Playing on Zola’s famous letter denouncing the anti-Semitism of the French government throughout the Dreyfus affair, Aharon Shabtai’s title can be taken literally: it charges his government and his people with crimes against the humanity of their neighbors. Here we find snipers shooting children, spin-masters trying to whitewash blood baths, ammunition “distributed like bars of chocolate,” and “technicians of slaughter” for whom morality is merely “a pain in the ass.” With a splendid lyrical physicality that accentuates Shabtai’s terse immediacy and matter-of-fact scorn, the poems cover a period of six years – from the 1996 election of Netanyahu as prime minister through the curfews, lynchings, riots, sieges, and bombings of the second intifada. But at the heart of J’Accuse is the fate of the ethical Hebrew culture in which the poet was raised: Shabtai refuses to abandon his belief in the moral underpinnings of Israeli society or to be silent before the barbaric and brutal. He witnesses, he protests, he warns. Above all, he holds up a mirror to his nation.

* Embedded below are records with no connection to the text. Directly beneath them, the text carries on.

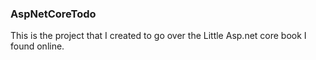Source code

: ### AspNetCoreTodo
This is the project that I created to go over the Little Asp.net core book I found online.
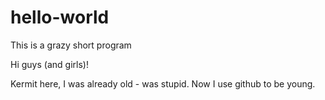 # hello-world
This is a grazy short program

Hi guys (and girls)!

Kermit here, I was already old - was stupid. Now I use github to be young. 
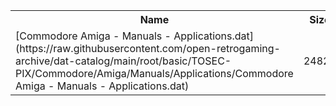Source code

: <table>
<tr><th>Name</th><th>Size</th></tr>
<tr><td>
[Commodore Amiga - Manuals - Applications.dat](https://raw.githubusercontent.com/open-retrogaming-archive/dat-catalog/main/root/basic/TOSEC-PIX/Commodore/Amiga/Manuals/Applications/Commodore Amiga - Manuals - Applications.dat)
</td><td>24827</td></tr>
</table>
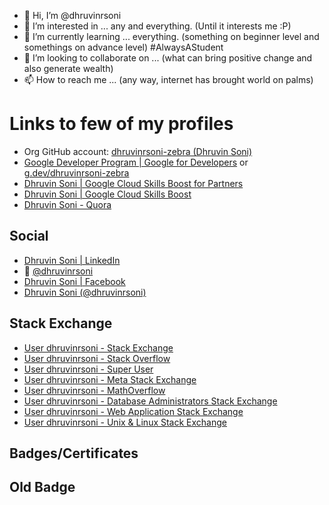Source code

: - 👋 Hi, I’m @dhruvinrsoni
- 👀 I’m interested in ... any and everything. (Until it interests me :P)
- 🌱 I’m currently learning ... everything. (something on beginner level and somethings on advance level) #AlwaysAStudent
- 💞️ I’m looking to collaborate on ... (what can bring positive change and also generate wealth)
- 📫 How to reach me ... (any way, internet has brought world on palms)

<!---
dhruvinrsoni/dhruvinrsoni is a ✨ special ✨ repository because its `README.md` (this file) appears on your GitHub profile.
You can click the Preview link to take a look at your changes.
--->

# Links to few of my profiles
- Org GitHub account: [dhruvinrsoni-zebra (Dhruvin Soni)](https://github.com/dhruvinrsoni-zebra)
- [Google Developer Program \| Google for Developers](https://developers.google.com/profile/u/dhruvinrsoni-zebra) or [g.dev/dhruvinrsoni-zebra](https://g.dev/dhruvinrsoni-zebra)
- [Dhruvin Soni \| Google Cloud Skills Boost for Partners](https://partner.cloudskillsboost.google/public_profiles/963de973-47b9-49f7-85c4-8cd882b597e3)
- [Dhruvin Soni \| Google Cloud Skills Boost](https://www.cloudskillsboost.google/public_profiles/963de973-47b9-49f7-85c4-8cd882b597e3)
- [Dhruvin Soni - Quora](https://www.quora.com/profile/Dhruvin-Soni-1/)

## Social
- [Dhruvin Soni \| LinkedIn](https://www.linkedin.com/in/dhruvinrsoni)
- 🐤 [@dhruvinrsoni](https://twitter.com/dhruvinrsoni)
- [Dhruvin Soni \| Facebook](https://www.facebook.com/dhruvinrsoni)
- [Dhruvin Soni (@dhruvinrsoni)](https://www.instagram.com/dhruvinrsoni)

## Stack Exchange
- [User dhruvinrsoni - Stack Exchange](https://stackexchange.com/users/9085620/dhruvinrsoni?tab=accounts)
- [User dhruvinrsoni - Stack Overflow](https://stackoverflow.com/users/15077282/dhruvinrsoni)
- [User dhruvinrsoni - Super User](https://superuser.com/users/1266803/dhruvinrsoni)
- [User dhruvinrsoni - Meta Stack Exchange](https://meta.stackexchange.com/users/929110/dhruvinrsoni)
- [User dhruvinrsoni - MathOverflow](https://mathoverflow.net/users/173328/dhruvinrsoni)
- [User dhruvinrsoni - Database Administrators Stack Exchange](https://dba.stackexchange.com/users/225107/dhruvinrsoni)
- [User dhruvinrsoni - Web Application Stack Exchange](https://webapps.stackexchange.com/users/269046/dhruvinrsoni)
- [User dhruvinrsoni - Unix & Linux Stack Exchange](https://unix.stackexchange.com/users/586729/dhruvinrsoni)

## Badges/Certificates

<div data-iframe-width='150' data-iframe-height='270' data-share-badge-id='82e2663e-909e-493d-b28f-617ba4627a71' data-share-badge-host='https://www.credly.com'></div><script type='text/javascript' async src='https://cdn.credly.com/assets/utilities/embed.js'></script>

## Old Badge
<html><head><script type="text/javascript" async src="https://cdn.credly.com/assets/utilities/embed.js"></script></head><body><div data-iframe-width="150" data-iframe-height="270" data-share-badge-id="82e2663e-909e-493d-b28f-617ba4627a71" data-share-badge-host="https://www.credly.com"></div></body></html>
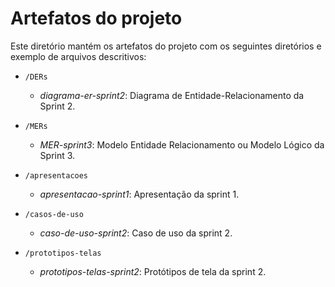 # Artefatos do projeto

Este diretório mantém os artefatos do projeto com os seguintes diretórios e exemplo de arquivos descritivos: 

* `/DERs`
	* *diagrama-er-sprint2*: Diagrama de Entidade-Relacionamento da Sprint 2.
* `/MERs`
	* *MER-sprint3*: Modelo Entidade Relacionamento ou Modelo Lógico da Sprint 3.
* `/apresentacoes`
	* *apresentacao-sprint1*: Apresentação da sprint 1.
 * `/casos-de-uso`
   	* *caso-de-uso-sprint2*: Caso de uso da sprint 2.

 * `/prototipos-telas`
   	* *prototipos-telas-sprint2*: Protótipos de tela da sprint 2.
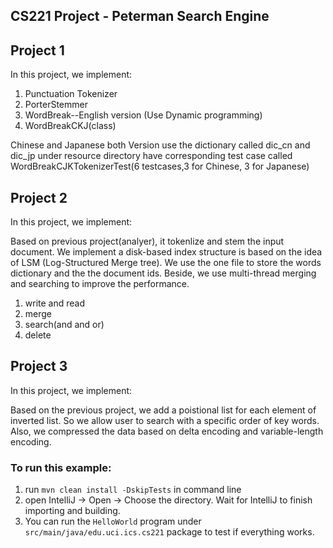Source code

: ## CS221 Project - Peterman Search Engine

## Project 1
In this project, we implement:
1. Punctuation Tokenizer
2. PorterStemmer
3. WordBreak--English version (Use Dynamic programming)
4. WordBreakCKJ(class)

Chinese and Japanese both Version
use the dictionary called dic_cn and dic_jp under resource directory
have corresponding test case called WordBreakCJKTokenizerTest(6 testcases,3 for Chinese, 3 for Japanese)



## Project 2
In this project, we implement:

Based on previous project(analyer), it tokenlize and stem the input document. We implement a disk-based index structure is based on the idea of LSM (Log-Structured Merge tree). We use the one file to store the words dictionary and the the document ids. Beside, we use multi-thread merging and searching to improve the performance. 

1. write and read
2. merge
3. search(and and or)
4. delete


## Project 3
In this project, we implement:

Based on the previous project, we add a poistional list for each element of inverted list. So we allow user to search with a specific order of key words. 
Also, we compressed the data based on delta encoding and variable-length encoding.




### To run this example: 
1. run `mvn clean install -DskipTests` in command line
2. open IntelliJ -> Open -> Choose the directory. Wait for IntelliJ to finish importing and building.
3. You can run the `HelloWorld` program under `src/main/java/edu.uci.ics.cs221` package to test if everything works.

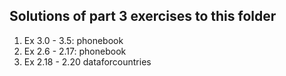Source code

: ## Solutions of part 3 exercises to this folder
1. Ex 3.0 - 3.5: phonebook
2. Ex 2.6 - 2.17: phonebook
3. Ex 2.18 - 2.20 dataforcountries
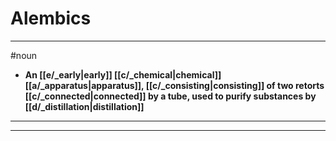 # Alembics
---
#noun
- **An [[e/_early|early]] [[c/_chemical|chemical]] [[a/_apparatus|apparatus]], [[c/_consisting|consisting]] of two retorts [[c/_connected|connected]] by a tube, used to purify substances by [[d/_distillation|distillation]]**
---
---

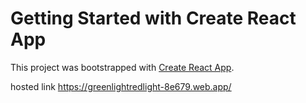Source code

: # Getting Started with Create React App

This project was bootstrapped with [Create React App](https://github.com/facebook/create-react-app).

hosted link https://greenlightredlight-8e679.web.app/
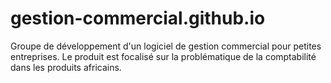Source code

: gestion-commercial.github.io
============================
Groupe de développement d'un logiciel de gestion commercial pour petites entreprises.
Le produit est focalisé sur la problématique de la comptabilité dans les produits africains.
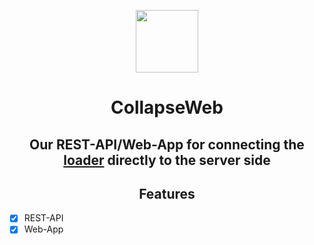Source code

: <p align=center><img src="https://github.com/dest4590/CollapseWeb/assets/80628386/3e61d078-397c-4428-927a-42e0a5bfa20f" width=100></p>

<h1 align=center>CollapseWeb</h1>

<h2 align=center>Our REST-API/Web-App for connecting the <a href="https://github.com/dest4590/CollapseLoader">loader</a> directly to the server side</h2>

<h2 align=center>Features</h2>

* [X] REST-API
* [X] Web-App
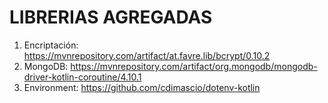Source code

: # LIBRERIAS AGREGADAS

1. Encriptación: https://mvnrepository.com/artifact/at.favre.lib/bcrypt/0.10.2
2. MongoDB: https://mvnrepository.com/artifact/org.mongodb/mongodb-driver-kotlin-coroutine/4.10.1
3. Environment: https://github.com/cdimascio/dotenv-kotlin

Aharon Shabtai’s J’Accuse, a slim volume in the prophetic vein, packs a terrific wallop. … Shabtai has the red coal on his tongue.
—The New York Times Book Review
There is no one like Shabtai: an erudite classicist who writes poems of voltaic frankness and political rage. These lyrics of a patriot betrayed by his government are both timely and timeless. Written for the newspapers, they will endure long after their referents are forgotten. But we are marooned in the present, and J’Accuseis the one new book of poetry that should be read right now.
Shabtai is one of the most exciting poets writing anywhere.